Source text »
================

Urling also said the politicians are creating an unnecessary crisis for the economy. “The Guyana dollar is weakening. It is becoming much more costly for several import reliant industries to purchase the raw materials they would need to maintain profitability. With the non-passage of the [anti-money laundering] bill, the unapproved expenditure on infrastructure, in the mining industry, we are seeing our largest contributor to the country’s GDP, gold mining suffer. Even the Marriott Hotel, which has already completed so much construction, might become a white elephant and the list goes on,” he noted.
Saying compromise was the preferable option, Urling warned that if the politicians continued as they have for the last two and a half years, then we may not have an economy left. “We have politicians who are mature in age on both sides of the aisle but their behaviour is all but the contrary; if they are serious about putting the interest of the Guyanese first, then they need to start discussing shared governance,” he said.

================

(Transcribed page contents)
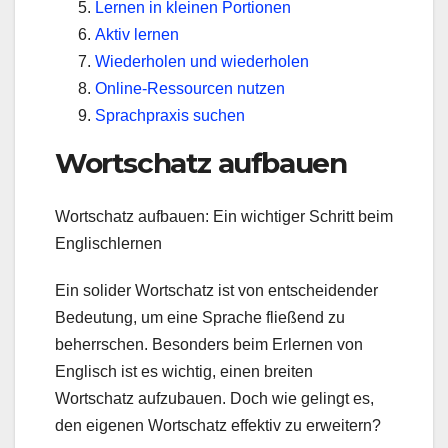
Lernen in kleinen Portionen
Aktiv lernen
Wiederholen und wiederholen
Online-Ressourcen nutzen
Sprachpraxis suchen
Wortschatz aufbauen
Wortschatz aufbauen: Ein wichtiger Schritt beim
Englischlernen
Ein solider Wortschatz ist von entscheidender
Bedeutung, um eine Sprache fließend zu
beherrschen. Besonders beim Erlernen von
Englisch ist es wichtig, einen breiten
Wortschatz aufzubauen. Doch wie gelingt es,
den eigenen Wortschatz effektiv zu erweitern?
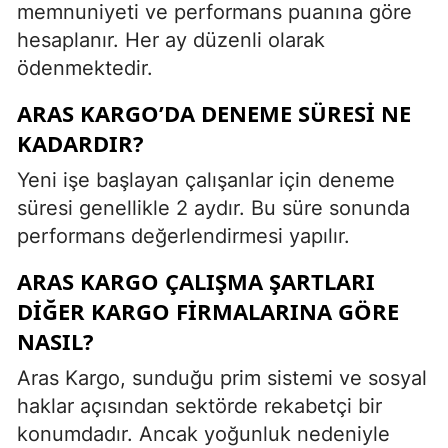
memnuniyeti ve performans puanına göre
hesaplanır. Her ay düzenli olarak
ödenmektedir.
ARAS KARGO’DA DENEME SÜRESI NE
KADARDIR?
Yeni işe başlayan çalışanlar için deneme
süresi genellikle 2 aydır. Bu süre sonunda
performans değerlendirmesi yapılır.
ARAS KARGO ÇALIŞMA ŞARTLARI
DIĞER KARGO FIRMALARINA GÖRE
NASIL?
Aras Kargo, sunduğu prim sistemi ve sosyal
haklar açısından sektörde rekabetçi bir
konumdadır. Ancak yoğunluk nedeniyle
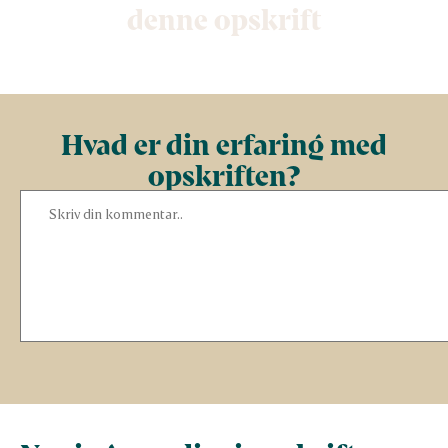
denne opskrift
Hvad er din erfaring med
opskriften?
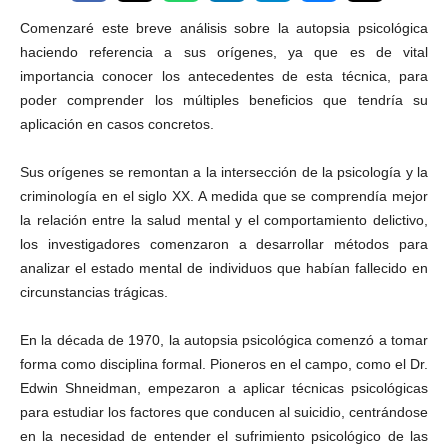
Comenzaré este breve análisis sobre la autopsia psicológica
haciendo referencia a sus orígenes, ya que es de vital
importancia conocer los antecedentes de esta técnica, para
poder comprender los múltiples beneficios que tendría su
aplicación en casos concretos.
Sus orígenes se remontan a la intersección de la psicología y la
criminología en el siglo XX. A medida que se comprendía mejor
la relación entre la salud mental y el comportamiento delictivo,
los investigadores comenzaron a desarrollar métodos para
analizar el estado mental de individuos que habían fallecido en
circunstancias trágicas.
En la década de 1970, la autopsia psicológica comenzó a tomar
forma como disciplina formal. Pioneros en el campo, como el Dr.
Edwin Shneidman, empezaron a aplicar técnicas psicológicas
para estudiar los factores que conducen al suicidio, centrándose
en la necesidad de entender el sufrimiento psicológico de las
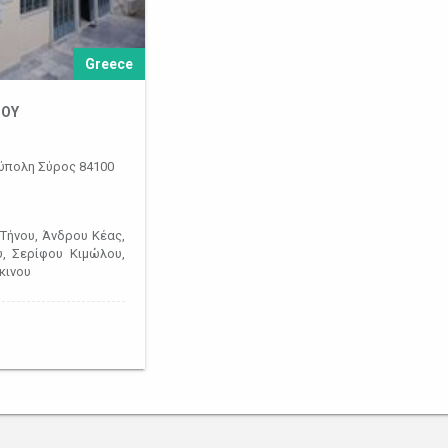
Greece
ΡΟΥ
ύπολη Σύρος 84100
Τήνου, Άνδρου Κέας,
, Σερίφου Κιμώλου,
κινου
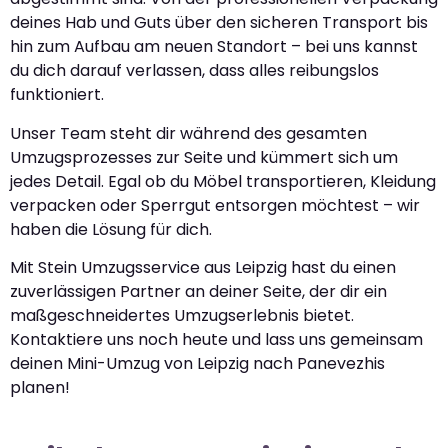
deines Hab und Guts über den sicheren Transport bis
hin zum Aufbau am neuen Standort – bei uns kannst
du dich darauf verlassen, dass alles reibungslos
funktioniert.
Unser Team steht dir während des gesamten
Umzugsprozesses zur Seite und kümmert sich um
jedes Detail. Egal ob du Möbel transportieren, Kleidung
verpacken oder Sperrgut entsorgen möchtest – wir
haben die Lösung für dich.
Mit Stein Umzugsservice aus Leipzig hast du einen
zuverlässigen Partner an deiner Seite, der dir ein
maßgeschneidertes Umzugserlebnis bietet.
Kontaktiere uns noch heute und lass uns gemeinsam
deinen Mini-Umzug von Leipzig nach Panevezhis
planen!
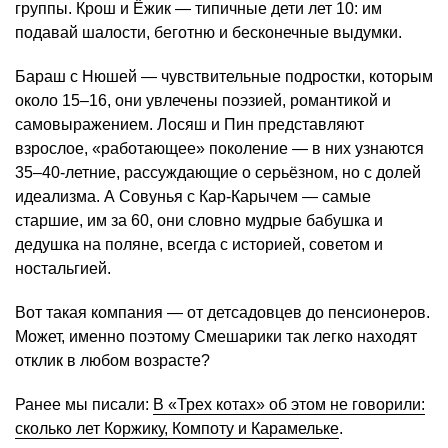
группы. Крош и Ёжик — типичные дети лет 10: им
подавай шалости, беготню и бесконечные выдумки.
Бараш с Нюшей — чувствительные подростки, которым
около 15–16, они увлечены поэзией, романтикой и
самовыражением. Лосяш и Пин представляют
взрослое, «работающее» поколение — в них узнаются
35–40-летние, рассуждающие о серьёзном, но с долей
идеализма. А Совунья с Кар-Карычем — самые
старшие, им за 60, они словно мудрые бабушка и
дедушка на поляне, всегда с историей, советом и
ностальгией.
Вот такая компания — от детсадовцев до пенсионеров.
Может, именно поэтому Смешарики так легко находят
отклик в любом возрасте?
Ранее мы писали:
В «Трех котах» об этом не говорили:
сколько лет Коржику, Компоту и Карамельке
.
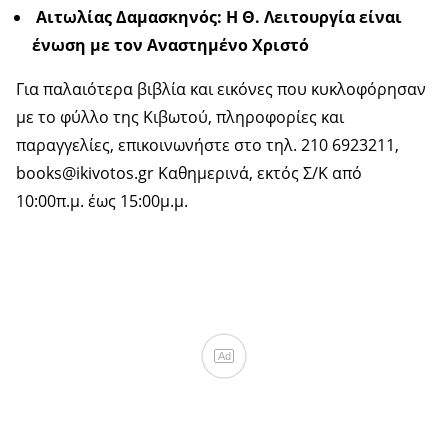
Αιτωλίας Δαμασκηνός: Η Θ. Λειτουργία είναι
ένωση με τον Αναστημένο Χριστό
Για παλαιότερα βιβλία και εικόνες που κυκλοφόρησαν
με το φύλλο της Κιβωτού, πληροφορίες και
παραγγελίες, επικοινωνήστε στο τηλ. 210 6923211,
books@ikivotos.gr Καθημερινά, εκτός Σ/Κ από
10:00π.μ. έως 15:00μ.μ.
Ad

================

Required actions »
1) Answer these questions from the passage on Urling's comments about Guyana's economy:
(a) Which industry does Urling call the largest contributor to the country's GDP?
(b) Which hotel does he say might become a white elephant?
(c) For how long does he say the politicians have carried on as they have?
2) Write what follows the final sentence of the passage on Urling's comments about Guyana's economy.

Expected outputs »
1)
(a) Gold mining
(b) The Marriott Hotel
(c) The last two and a half years

2)
Roraima Airways Chief Executive Officer Captain Gerry Gouveia also is in favour of fresh general elections. “I welcome national elections and I think we need to get on with it. The private sector and I think that we need elections and I surely welcome the move,” he said. “We can’t run the country with a minority government and an opposition that acts the way this one does. If the electorate returns the same dispensation, then we know that we need an inclusionary government,” he further said, while pointing out that the parties would then have to find a way to work together, build trust and in good faith get on with the work of the people. “However, if any majority is delivered to any one party, everyone would need to respect and support that decision by the people,” he added.
Guyana Manufacturing and Services Association President Clinton Williams said he would not object to snap elections if that is what is needed to allow the country to be properly governed. He, however, stated that everyone needs to be cognisant of the likelihood of another minority government and stalemate governance. He went on to say that the preferred course would be for the politicians to engage each other in genuine compromise, which he strongly suggested is the only real answer. Asked about the effects of snap elections, he said, it would have a negative impact on the economy, as elections in general are a time of uncertainty.
Tourism and Hospitality Association of Guyana (THAG) President Kit Nascimento said that he would prefer to see the differences between the opposition and governing party worked out “by means of constructive and intelligent dialogue.”
He added, “If that becomes impossible then the only resolution would be to return to the polls.”
However, Nascimento said snap elections would hurt the economy and would not be good for tourism either. In fact, he said, any election destabilises an economy but opined that it’s a necessary aspect of democracy and further the right of every political party to access and consult their voters.